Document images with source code
>>>
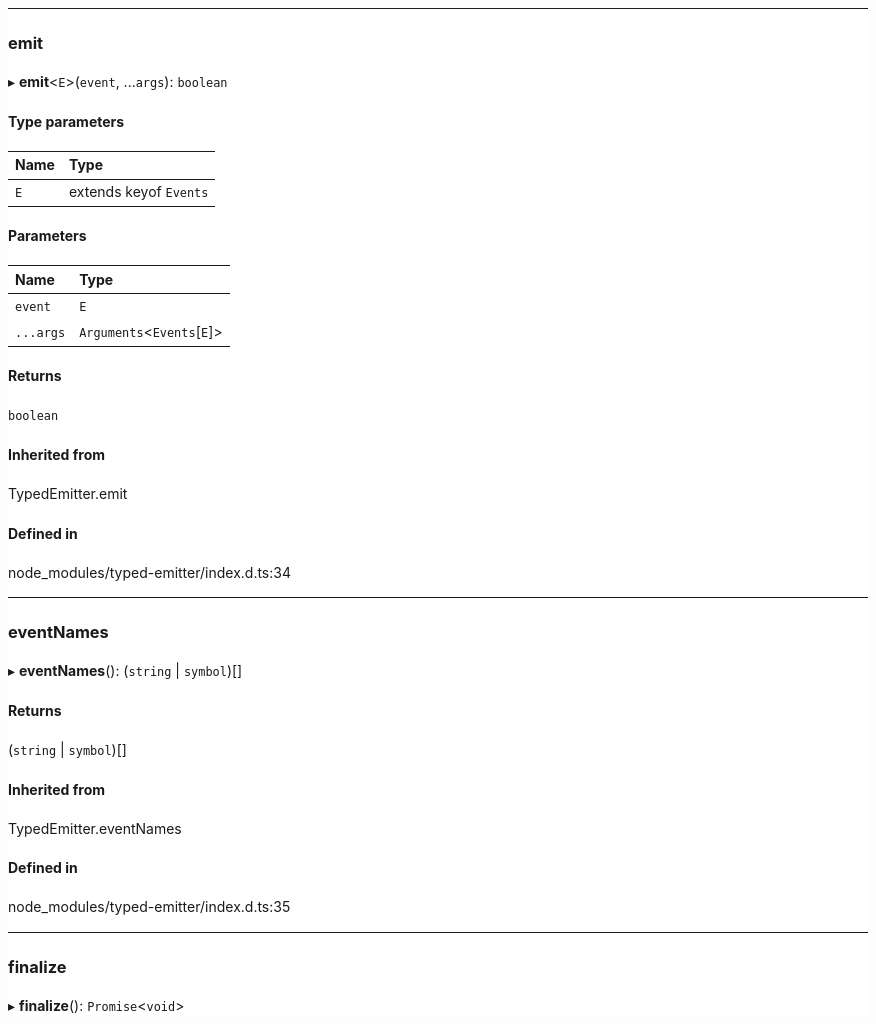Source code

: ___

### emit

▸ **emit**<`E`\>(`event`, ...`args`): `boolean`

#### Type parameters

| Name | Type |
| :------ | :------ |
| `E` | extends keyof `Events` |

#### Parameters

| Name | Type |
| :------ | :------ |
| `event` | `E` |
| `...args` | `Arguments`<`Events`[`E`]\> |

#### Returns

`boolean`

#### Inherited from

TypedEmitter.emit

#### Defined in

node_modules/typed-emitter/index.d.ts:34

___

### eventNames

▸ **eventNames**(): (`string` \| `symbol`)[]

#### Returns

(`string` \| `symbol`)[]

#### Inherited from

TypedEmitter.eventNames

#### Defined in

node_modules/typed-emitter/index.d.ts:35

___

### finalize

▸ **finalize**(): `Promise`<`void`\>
<<<
>>>
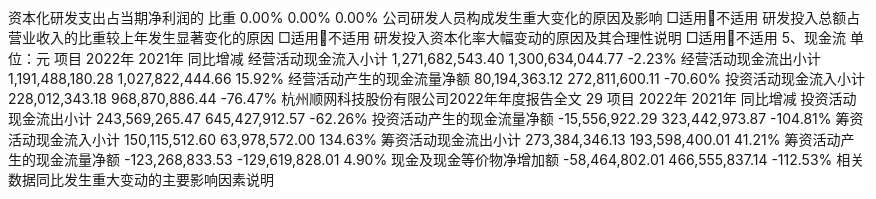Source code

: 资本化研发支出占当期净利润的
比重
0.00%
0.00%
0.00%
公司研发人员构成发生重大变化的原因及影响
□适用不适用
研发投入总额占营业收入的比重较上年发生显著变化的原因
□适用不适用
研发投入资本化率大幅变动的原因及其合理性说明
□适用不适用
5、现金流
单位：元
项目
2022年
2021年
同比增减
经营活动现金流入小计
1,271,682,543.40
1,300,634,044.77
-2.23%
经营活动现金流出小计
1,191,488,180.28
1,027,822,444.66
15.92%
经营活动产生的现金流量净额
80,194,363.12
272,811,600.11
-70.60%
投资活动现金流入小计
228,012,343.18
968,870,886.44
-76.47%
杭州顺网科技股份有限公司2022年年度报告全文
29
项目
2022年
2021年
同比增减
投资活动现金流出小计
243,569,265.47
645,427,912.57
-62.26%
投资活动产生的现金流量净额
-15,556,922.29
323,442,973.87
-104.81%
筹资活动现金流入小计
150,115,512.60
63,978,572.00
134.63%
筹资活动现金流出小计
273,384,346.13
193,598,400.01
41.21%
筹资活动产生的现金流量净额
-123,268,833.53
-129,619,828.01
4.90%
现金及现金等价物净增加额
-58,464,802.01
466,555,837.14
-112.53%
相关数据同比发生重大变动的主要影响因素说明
<<<
## WHAT THIS TASK INVOLVES
The expected answer is an exact copy of the lines above, beginning at the line with "323,442,973.87" and ending at the line with "相关数据同比发生重大变动的主要影响因素说明", with both ends in.

## RESPONSE TO THIS EXERCISE
323,442,973.87
-104.81%
筹资活动现金流入小计
150,115,512.60
63,978,572.00
134.63%
筹资活动现金流出小计
273,384,346.13
193,598,400.01
41.21%
筹资活动产生的现金流量净额
-123,268,833.53
-129,619,828.01
4.90%
现金及现金等价物净增加额
-58,464,802.01
466,555,837.14
-112.53%
相关数据同比发生重大变动的主要影响因素说明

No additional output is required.